▶ [Your goal]: Only the lines from the start of the data through the line with "Page size: 2001x1125." belong in the copy. Restate them word for word, minus the pictures.

───── Supplied entries ─────

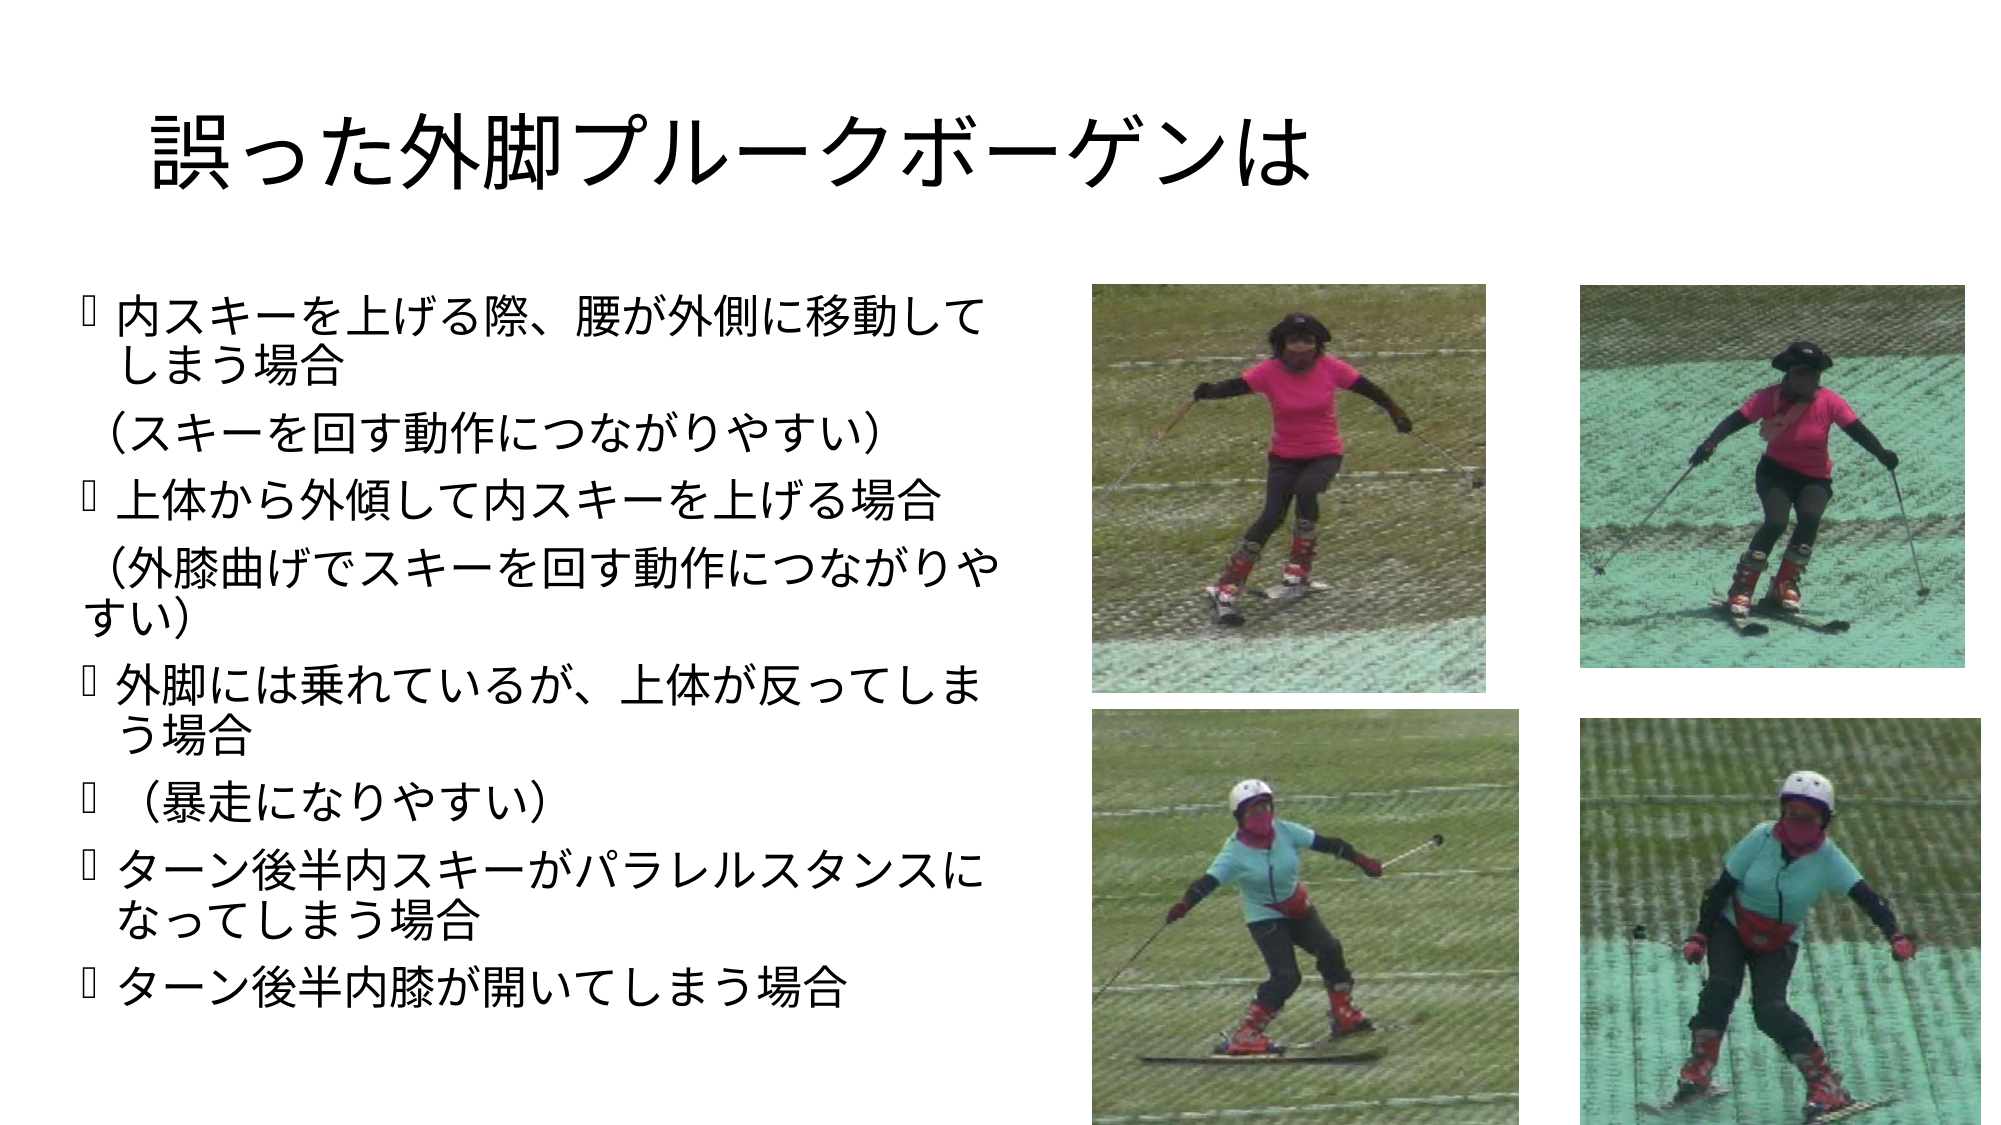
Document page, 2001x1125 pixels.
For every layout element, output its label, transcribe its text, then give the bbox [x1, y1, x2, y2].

list 内スキーを上げる際、腰が外側に移動してしまう場合 （スキーを回す動作につながりやすい） 上体から外傾して内スキーを上げる場合 （外膝曲げでスキーを回す動作につながりやすい） 外脚には乗れているが、上体が反ってしまう場合 （暴走になりやすい） ターン後半内スキーがパラレルスタンスになってしまう場合 ターン後半内膝が開いてしまう場合 [66, 285, 1037, 1110]
picture [1092, 709, 1519, 1125]
picture [1092, 284, 1486, 693]
picture [1580, 718, 1981, 1125]
picture [1580, 285, 1965, 668]
title 誤った外脚プルークボーゲンは [134, 45, 1937, 267]
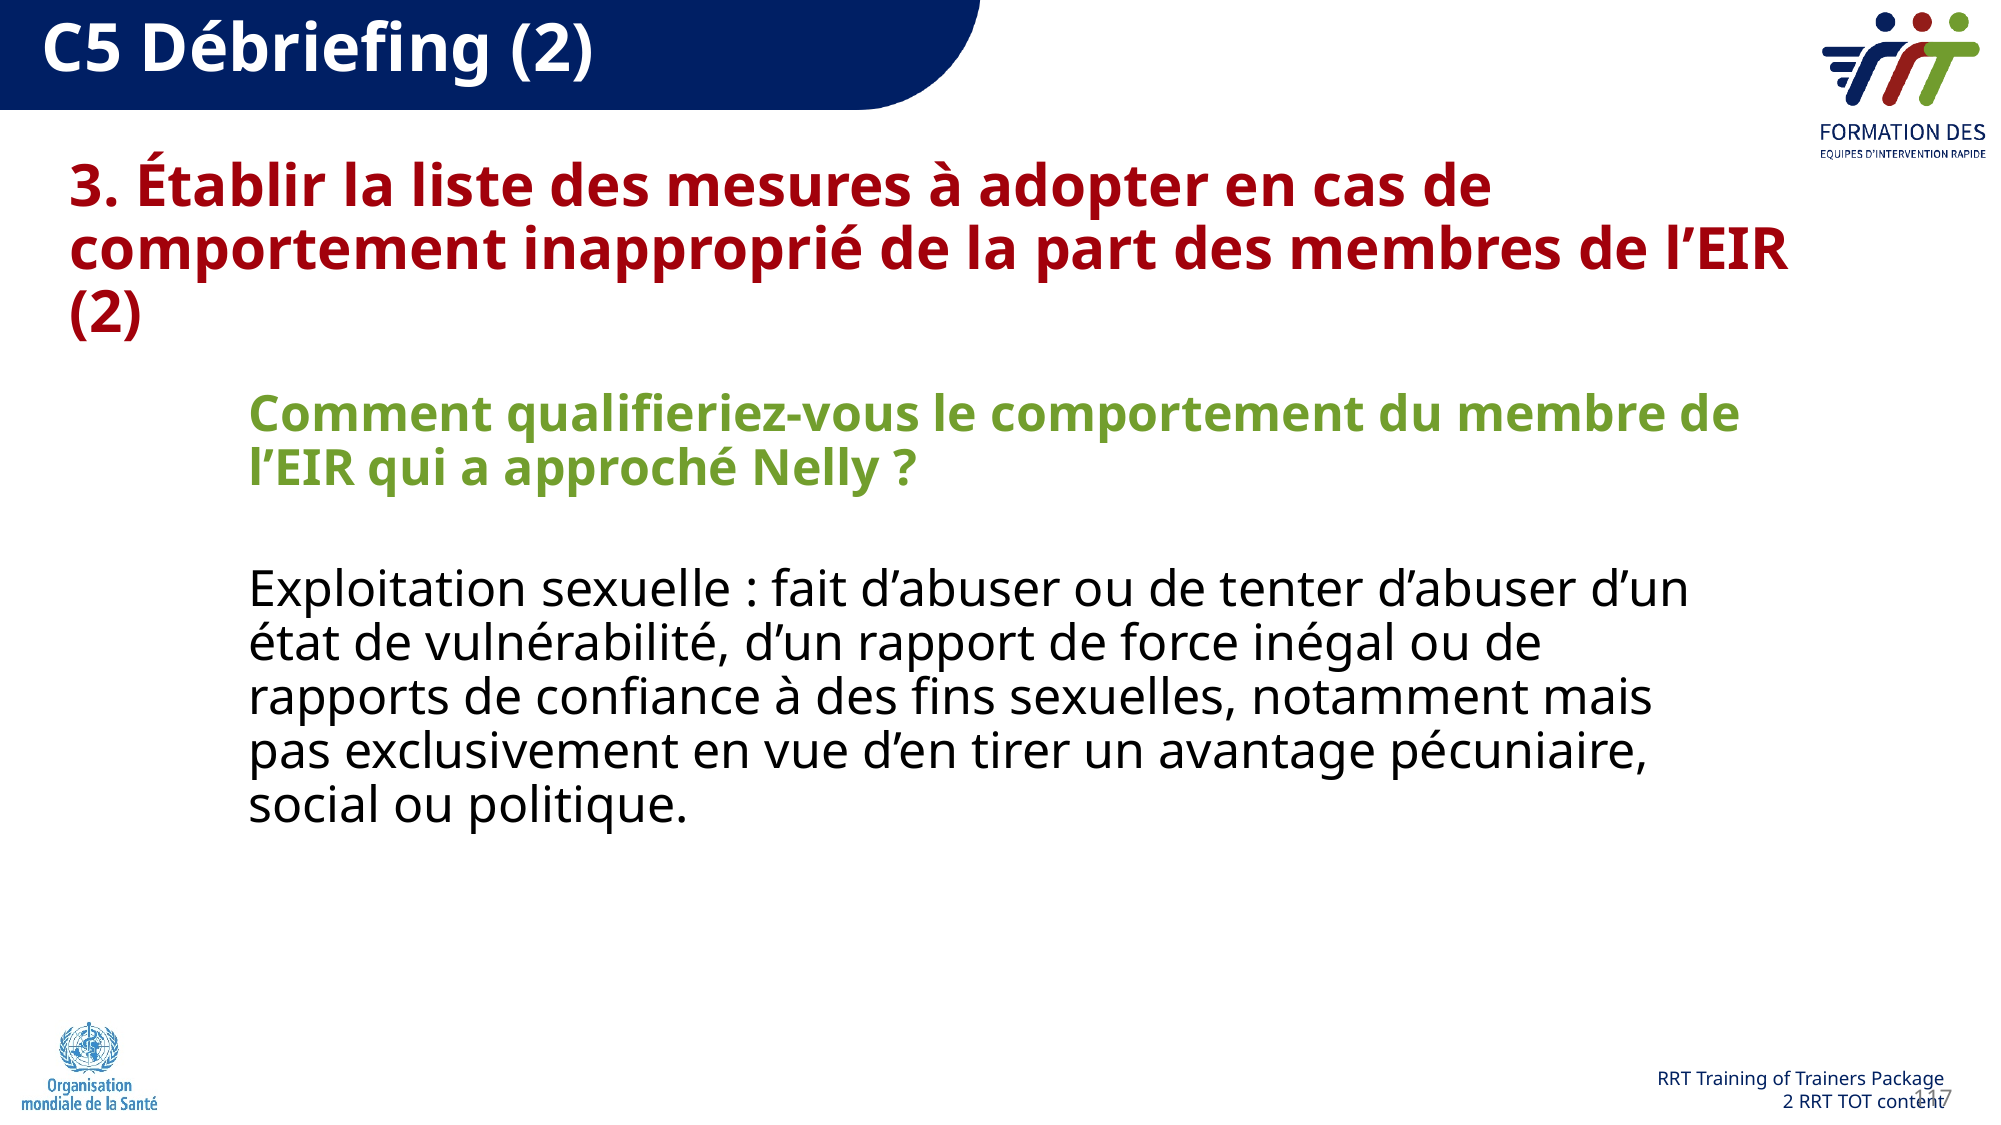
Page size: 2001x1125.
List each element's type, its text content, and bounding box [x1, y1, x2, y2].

list Comment qualifieriez-vous le comportement du membre de l’EIR qui a approché Nelly ? Exploitation sexuelle : fait d’abuser ou de tenter d’abuser d’un état de vulnérabilité, d’un rapport de force inégal ou de rapports de confiance à des fins sexuelles, notamment mais pas exclusivement en vue d’en tirer un avantage pécuniaire, social ou politique. [240, 380, 1752, 930]
text_box 3. Établir la liste des mesures à adopter en cas de comportement inapproprié de la part des membres de l’EIR (2) [62, 148, 1843, 353]
title C5 Débriefing (2) [33, 0, 621, 103]
picture [1820, 11, 1986, 160]
picture [20, 1020, 158, 1111]
picture [0, 0, 981, 110]
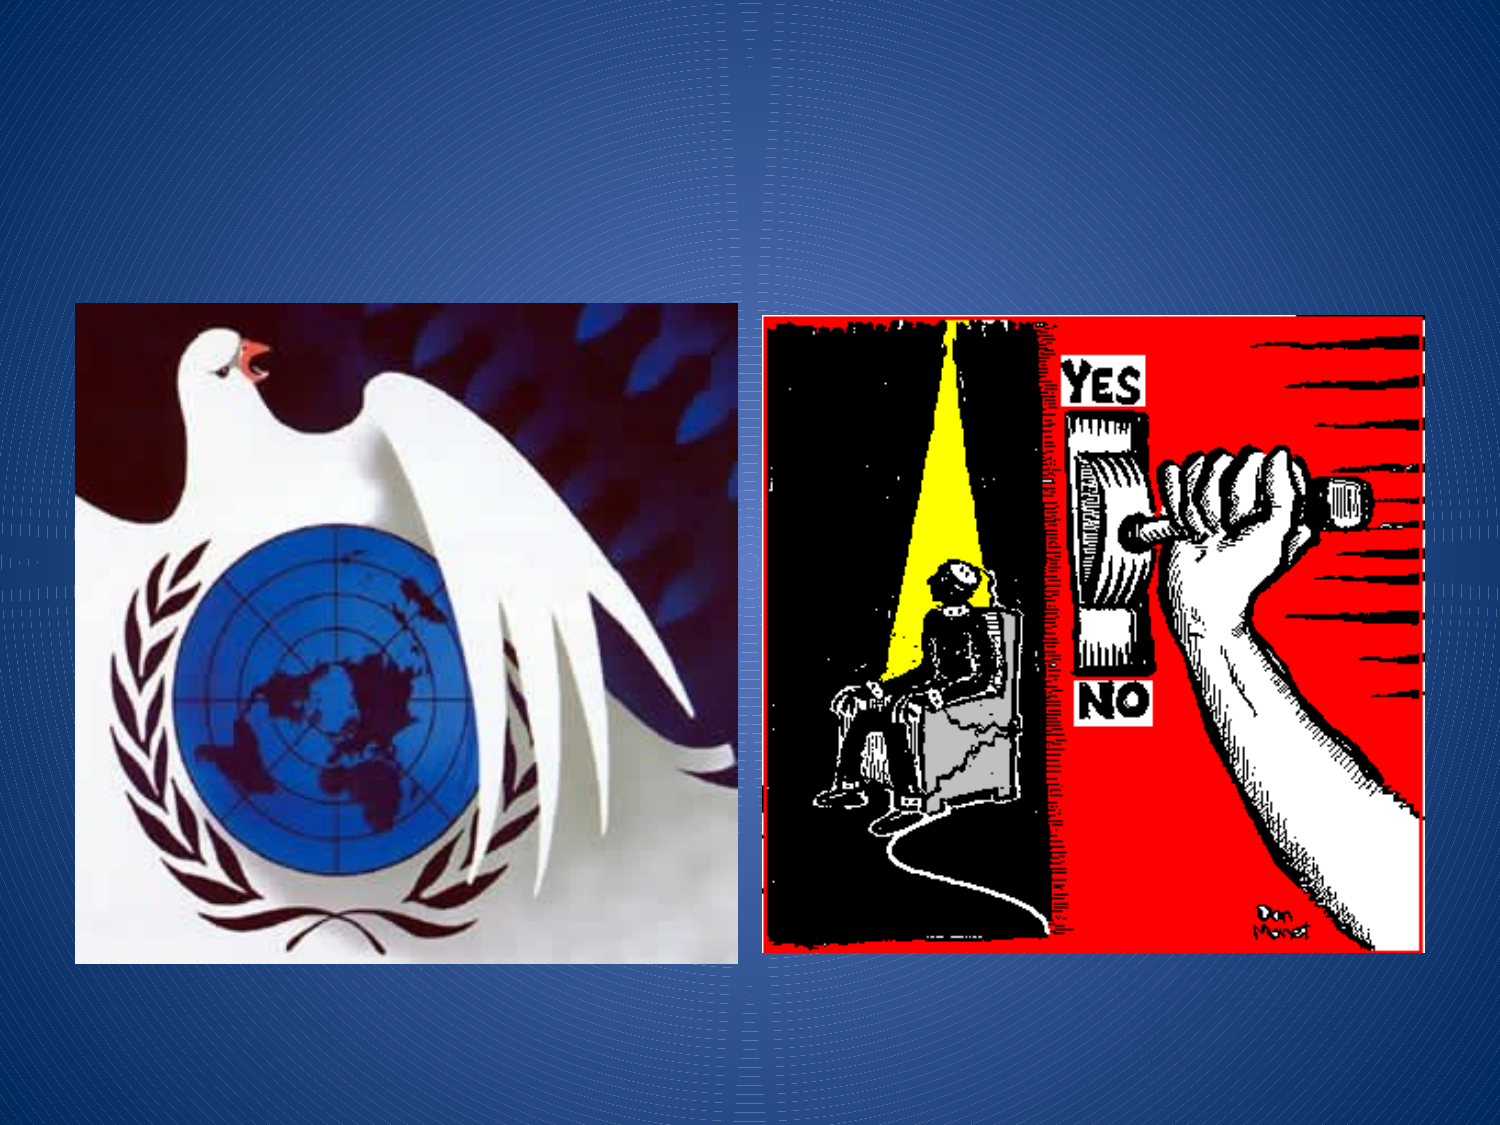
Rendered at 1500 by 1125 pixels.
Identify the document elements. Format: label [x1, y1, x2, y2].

─────

▶ [Solution for this task]:
Document page, 2001x1125 pixels.
For every layout element, output its label, transcribe its text, then give the bbox [x1, y1, x2, y2].

list 内スキーを上げる際、腰が外側に移動してしまう場合 （スキーを回す動作につながりやすい） 上体から外傾して内スキーを上げる場合 （外膝曲げでスキーを回す動作につながりやすい） 外脚には乗れているが、上体が反ってしまう場合 （暴走になりやすい） ターン後半内スキーがパラレルスタンスになってしまう場合 ターン後半内膝が開いてしまう場合 [66, 285, 1037, 1110]
picture [1092, 709, 1519, 1125]
picture [1092, 284, 1486, 693]
picture [1580, 718, 1981, 1125]
picture [1580, 285, 1965, 668]
title 誤った外脚プルークボーゲンは [134, 45, 1937, 267]
Page size: 2001x1125.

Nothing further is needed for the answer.